With Harris leaving the seat to make a bid for the U.S. Senate, despite her party's initial disapproval, Florida's politically conservative 13th District is threatening to fall into the hands of Democrats.
The prospect of a GOP loss brought Gov. Jeb Bush, Sen. Mel Martinez and Massachusetts Gov. Mitt Romney here Thursday to campaign for businessman Vern Buchanan, whose internal polls show him trailing slightly.
Even after spending about $5 million — more than half of that from his own pocket — Buchanan is beginning a string of events that Republicans hope will push him past Democrat Christine Jennings, a former bank executive.
"He's a good man.
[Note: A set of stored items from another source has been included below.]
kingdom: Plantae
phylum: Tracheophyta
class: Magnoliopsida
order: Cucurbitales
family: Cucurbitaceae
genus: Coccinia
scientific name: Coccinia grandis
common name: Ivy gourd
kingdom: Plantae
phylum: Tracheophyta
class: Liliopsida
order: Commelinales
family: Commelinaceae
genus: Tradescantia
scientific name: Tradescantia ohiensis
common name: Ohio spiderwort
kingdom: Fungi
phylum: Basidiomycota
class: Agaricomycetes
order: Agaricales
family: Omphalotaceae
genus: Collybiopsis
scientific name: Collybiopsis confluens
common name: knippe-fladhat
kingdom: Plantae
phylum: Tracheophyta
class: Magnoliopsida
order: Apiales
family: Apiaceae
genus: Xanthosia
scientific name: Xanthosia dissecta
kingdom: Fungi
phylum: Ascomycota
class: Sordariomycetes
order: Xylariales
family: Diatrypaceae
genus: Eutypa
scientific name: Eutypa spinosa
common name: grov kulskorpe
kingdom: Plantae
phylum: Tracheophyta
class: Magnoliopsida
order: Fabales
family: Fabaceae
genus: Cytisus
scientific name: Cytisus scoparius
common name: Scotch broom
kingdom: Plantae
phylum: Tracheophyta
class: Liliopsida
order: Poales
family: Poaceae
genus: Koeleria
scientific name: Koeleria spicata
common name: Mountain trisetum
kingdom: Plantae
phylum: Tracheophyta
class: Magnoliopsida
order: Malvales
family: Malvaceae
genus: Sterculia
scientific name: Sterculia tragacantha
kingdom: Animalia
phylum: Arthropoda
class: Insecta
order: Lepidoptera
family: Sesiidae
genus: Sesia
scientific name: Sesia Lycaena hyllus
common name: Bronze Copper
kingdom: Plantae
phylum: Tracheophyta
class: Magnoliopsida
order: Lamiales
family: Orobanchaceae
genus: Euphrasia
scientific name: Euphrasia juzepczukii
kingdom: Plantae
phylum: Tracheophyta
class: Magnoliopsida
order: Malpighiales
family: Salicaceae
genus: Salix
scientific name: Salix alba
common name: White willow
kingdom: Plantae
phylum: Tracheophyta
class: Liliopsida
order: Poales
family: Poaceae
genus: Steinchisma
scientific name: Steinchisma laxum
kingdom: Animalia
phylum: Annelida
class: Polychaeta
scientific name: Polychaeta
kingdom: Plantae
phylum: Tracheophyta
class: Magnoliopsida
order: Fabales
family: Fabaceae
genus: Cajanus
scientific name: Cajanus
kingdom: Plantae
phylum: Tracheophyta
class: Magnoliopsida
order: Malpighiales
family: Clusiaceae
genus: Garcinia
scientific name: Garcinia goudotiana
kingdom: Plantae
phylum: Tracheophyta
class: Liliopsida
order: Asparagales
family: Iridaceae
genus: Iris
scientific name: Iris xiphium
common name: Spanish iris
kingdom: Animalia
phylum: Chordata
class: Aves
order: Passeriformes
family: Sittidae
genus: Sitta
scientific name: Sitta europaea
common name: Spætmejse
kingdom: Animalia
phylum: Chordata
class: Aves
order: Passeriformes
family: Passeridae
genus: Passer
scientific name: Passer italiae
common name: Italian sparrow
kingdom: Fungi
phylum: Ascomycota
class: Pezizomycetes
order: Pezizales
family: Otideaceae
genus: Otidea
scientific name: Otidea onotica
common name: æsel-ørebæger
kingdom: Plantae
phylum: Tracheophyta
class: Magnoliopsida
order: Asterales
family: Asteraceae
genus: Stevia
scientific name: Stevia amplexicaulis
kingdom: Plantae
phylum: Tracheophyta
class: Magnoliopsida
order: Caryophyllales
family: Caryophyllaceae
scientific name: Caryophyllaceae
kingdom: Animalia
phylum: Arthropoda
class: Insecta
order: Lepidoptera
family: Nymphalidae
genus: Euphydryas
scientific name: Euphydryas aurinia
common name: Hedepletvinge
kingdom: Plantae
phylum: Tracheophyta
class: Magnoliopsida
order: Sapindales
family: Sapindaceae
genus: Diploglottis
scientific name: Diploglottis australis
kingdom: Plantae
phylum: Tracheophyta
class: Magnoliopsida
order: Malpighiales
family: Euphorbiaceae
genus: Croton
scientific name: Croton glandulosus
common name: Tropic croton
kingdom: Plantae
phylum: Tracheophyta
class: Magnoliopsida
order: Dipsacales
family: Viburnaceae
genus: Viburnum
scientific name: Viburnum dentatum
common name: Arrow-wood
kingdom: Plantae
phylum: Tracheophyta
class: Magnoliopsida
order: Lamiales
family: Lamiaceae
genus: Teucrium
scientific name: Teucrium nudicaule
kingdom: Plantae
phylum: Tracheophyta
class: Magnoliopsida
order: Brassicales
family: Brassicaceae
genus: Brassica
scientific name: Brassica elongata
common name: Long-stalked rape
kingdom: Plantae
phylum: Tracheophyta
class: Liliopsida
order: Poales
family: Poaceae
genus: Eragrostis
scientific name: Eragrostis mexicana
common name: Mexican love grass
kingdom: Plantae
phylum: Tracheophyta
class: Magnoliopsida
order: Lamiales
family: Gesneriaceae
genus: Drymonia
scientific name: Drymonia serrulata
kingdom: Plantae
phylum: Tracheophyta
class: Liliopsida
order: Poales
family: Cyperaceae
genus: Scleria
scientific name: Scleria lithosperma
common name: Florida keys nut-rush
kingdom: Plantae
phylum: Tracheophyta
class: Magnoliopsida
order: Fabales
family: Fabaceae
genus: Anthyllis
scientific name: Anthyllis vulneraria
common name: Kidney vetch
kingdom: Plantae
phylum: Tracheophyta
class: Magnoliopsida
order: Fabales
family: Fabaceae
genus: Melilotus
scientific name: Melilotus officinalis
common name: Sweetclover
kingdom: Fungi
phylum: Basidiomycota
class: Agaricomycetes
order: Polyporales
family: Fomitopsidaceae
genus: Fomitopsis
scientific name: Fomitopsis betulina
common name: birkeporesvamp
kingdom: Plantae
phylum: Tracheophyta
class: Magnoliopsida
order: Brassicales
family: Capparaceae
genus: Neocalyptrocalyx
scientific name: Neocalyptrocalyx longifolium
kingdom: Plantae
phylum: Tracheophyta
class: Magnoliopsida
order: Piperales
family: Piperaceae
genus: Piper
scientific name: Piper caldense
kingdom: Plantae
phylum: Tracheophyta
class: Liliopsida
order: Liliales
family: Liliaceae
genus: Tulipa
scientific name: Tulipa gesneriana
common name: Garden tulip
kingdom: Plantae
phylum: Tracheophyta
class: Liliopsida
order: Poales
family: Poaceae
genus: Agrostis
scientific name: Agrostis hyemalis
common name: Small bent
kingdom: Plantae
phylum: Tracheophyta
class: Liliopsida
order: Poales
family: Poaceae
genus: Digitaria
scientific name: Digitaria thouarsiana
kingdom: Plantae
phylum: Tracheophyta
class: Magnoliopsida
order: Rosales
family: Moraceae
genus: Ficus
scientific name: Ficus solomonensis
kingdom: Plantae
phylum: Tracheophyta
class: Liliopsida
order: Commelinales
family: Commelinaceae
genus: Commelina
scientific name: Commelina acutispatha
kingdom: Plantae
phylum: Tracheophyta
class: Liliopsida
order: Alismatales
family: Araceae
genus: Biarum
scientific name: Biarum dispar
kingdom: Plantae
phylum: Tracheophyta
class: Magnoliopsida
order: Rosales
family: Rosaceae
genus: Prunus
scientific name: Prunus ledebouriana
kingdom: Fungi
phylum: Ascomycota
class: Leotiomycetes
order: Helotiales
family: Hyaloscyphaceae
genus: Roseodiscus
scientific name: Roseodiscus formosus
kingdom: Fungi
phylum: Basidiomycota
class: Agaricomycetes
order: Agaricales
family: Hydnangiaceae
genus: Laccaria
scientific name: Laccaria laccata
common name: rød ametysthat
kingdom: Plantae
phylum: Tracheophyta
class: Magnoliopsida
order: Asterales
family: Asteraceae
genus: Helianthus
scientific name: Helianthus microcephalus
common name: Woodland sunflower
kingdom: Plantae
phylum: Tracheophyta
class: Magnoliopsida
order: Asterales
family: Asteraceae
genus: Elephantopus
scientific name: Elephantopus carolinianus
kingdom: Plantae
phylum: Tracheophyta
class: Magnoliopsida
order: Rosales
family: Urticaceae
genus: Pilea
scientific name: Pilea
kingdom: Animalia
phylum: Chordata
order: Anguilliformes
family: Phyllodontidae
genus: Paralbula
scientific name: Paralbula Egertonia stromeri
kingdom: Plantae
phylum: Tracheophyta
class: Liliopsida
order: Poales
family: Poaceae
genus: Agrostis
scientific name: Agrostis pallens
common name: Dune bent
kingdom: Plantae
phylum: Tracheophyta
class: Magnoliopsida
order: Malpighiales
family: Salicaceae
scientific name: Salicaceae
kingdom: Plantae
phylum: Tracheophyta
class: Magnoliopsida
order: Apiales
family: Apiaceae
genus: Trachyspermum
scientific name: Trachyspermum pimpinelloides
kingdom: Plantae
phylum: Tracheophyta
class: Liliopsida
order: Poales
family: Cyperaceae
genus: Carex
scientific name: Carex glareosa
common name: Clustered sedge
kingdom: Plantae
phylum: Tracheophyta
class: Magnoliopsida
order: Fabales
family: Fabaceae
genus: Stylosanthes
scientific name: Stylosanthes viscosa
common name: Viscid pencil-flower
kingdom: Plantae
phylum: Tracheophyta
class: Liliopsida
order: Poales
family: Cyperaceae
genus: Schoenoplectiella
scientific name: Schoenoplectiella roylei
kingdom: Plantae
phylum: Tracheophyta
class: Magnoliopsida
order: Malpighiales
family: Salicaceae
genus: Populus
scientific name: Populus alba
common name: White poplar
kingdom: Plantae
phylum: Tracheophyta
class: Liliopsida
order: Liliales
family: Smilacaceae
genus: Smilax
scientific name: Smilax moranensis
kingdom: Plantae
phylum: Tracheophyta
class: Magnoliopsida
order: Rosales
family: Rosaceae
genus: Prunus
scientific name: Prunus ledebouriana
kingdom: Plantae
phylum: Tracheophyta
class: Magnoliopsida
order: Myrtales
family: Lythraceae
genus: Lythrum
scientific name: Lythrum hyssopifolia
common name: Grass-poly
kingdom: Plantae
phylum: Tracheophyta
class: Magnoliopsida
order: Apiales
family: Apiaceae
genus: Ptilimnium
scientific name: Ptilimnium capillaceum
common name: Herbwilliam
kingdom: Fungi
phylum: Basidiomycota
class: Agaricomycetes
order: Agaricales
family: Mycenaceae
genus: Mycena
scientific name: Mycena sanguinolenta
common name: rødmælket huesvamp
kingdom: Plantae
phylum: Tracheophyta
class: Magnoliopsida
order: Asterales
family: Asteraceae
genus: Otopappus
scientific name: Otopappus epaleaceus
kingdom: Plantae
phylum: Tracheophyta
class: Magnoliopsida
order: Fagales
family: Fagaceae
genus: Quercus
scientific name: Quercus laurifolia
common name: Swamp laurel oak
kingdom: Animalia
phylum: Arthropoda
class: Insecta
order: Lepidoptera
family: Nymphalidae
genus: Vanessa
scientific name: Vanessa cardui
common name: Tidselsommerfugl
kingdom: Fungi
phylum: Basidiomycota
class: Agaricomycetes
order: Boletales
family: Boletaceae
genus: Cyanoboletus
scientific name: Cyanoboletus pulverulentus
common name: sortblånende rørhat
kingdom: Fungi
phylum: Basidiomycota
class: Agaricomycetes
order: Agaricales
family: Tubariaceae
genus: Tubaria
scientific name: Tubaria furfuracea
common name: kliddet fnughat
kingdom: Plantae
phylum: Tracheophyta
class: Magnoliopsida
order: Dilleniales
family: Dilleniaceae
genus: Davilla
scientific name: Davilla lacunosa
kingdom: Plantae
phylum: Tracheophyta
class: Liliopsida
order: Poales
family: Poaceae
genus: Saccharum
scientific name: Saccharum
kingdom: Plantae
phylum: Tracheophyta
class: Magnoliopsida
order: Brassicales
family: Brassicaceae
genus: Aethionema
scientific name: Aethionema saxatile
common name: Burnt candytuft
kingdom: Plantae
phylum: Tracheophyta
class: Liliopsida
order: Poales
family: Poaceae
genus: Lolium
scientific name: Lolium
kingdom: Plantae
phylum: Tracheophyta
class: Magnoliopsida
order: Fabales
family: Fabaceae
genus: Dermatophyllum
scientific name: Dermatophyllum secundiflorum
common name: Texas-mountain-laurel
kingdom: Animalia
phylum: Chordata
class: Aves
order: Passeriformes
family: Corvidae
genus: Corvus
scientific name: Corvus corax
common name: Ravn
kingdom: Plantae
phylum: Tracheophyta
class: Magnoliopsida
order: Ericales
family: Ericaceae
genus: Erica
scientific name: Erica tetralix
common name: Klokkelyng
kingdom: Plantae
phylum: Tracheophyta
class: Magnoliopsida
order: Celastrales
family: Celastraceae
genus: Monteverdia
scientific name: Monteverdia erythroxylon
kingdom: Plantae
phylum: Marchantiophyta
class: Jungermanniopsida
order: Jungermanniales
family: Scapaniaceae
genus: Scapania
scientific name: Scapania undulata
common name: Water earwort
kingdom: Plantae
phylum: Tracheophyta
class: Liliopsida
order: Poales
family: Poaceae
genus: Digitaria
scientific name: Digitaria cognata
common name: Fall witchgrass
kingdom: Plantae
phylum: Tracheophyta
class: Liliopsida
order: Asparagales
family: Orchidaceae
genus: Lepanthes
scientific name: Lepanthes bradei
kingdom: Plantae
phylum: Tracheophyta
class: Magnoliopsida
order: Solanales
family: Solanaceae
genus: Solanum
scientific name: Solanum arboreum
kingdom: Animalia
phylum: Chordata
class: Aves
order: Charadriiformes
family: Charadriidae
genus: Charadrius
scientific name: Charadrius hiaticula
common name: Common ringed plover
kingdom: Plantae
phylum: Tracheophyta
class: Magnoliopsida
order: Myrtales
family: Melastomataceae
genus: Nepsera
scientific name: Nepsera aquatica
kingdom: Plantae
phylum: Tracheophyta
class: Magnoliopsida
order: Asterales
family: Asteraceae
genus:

He's proven himself committed to this community and he believes in the bedrock principles of our party," Bush said.
Democrats need to pick up 15 seats to take control of the House.
Bush's brother, President Bush, is flying to the district Tuesday, the day after the president's top political adviser, Karl Rove, hosts a Washington fundraiser for Buchanan.
Buchanan, who owns an auto dealership among other business interests, is struggling in the heavily Republican district largely because of attacks in the primary, which he won with 32 percent of the vote in a five-way race. Jennings has continued the attacks, suggesting that Buchanan has had corrupt business dealings. Her campaign did not respond to a call seeking comment.
Buchanan said his business dealings have been legitimate and the attacks are a distortion. He said he is wealthy enough that he can be independent.
"You can't buy me. I don't need the money that's up in Washington," he said. "I'm not going up there for some guy to buy me lunch."
Martinez also defended him from the attacks, saying that anyone in business will have disputes from time to time that need to be resolved by lawyers.
"The sad part about of the charges is there's so little to them. There's such a veneer of nothing," Martinez said. "He's a good, honest, ethical man."
Harris, who oversaw the 2000 presidential recount as Florida's secretary of state, is badly trailing incumbent Democrat Bill Nelson in polls and fundraising.
At one point, Gov. Bush publicly said he didn't think she could beat Nelson, and party leaders tried to persuade others to run against her for the nomination. She has served two terms in Congress.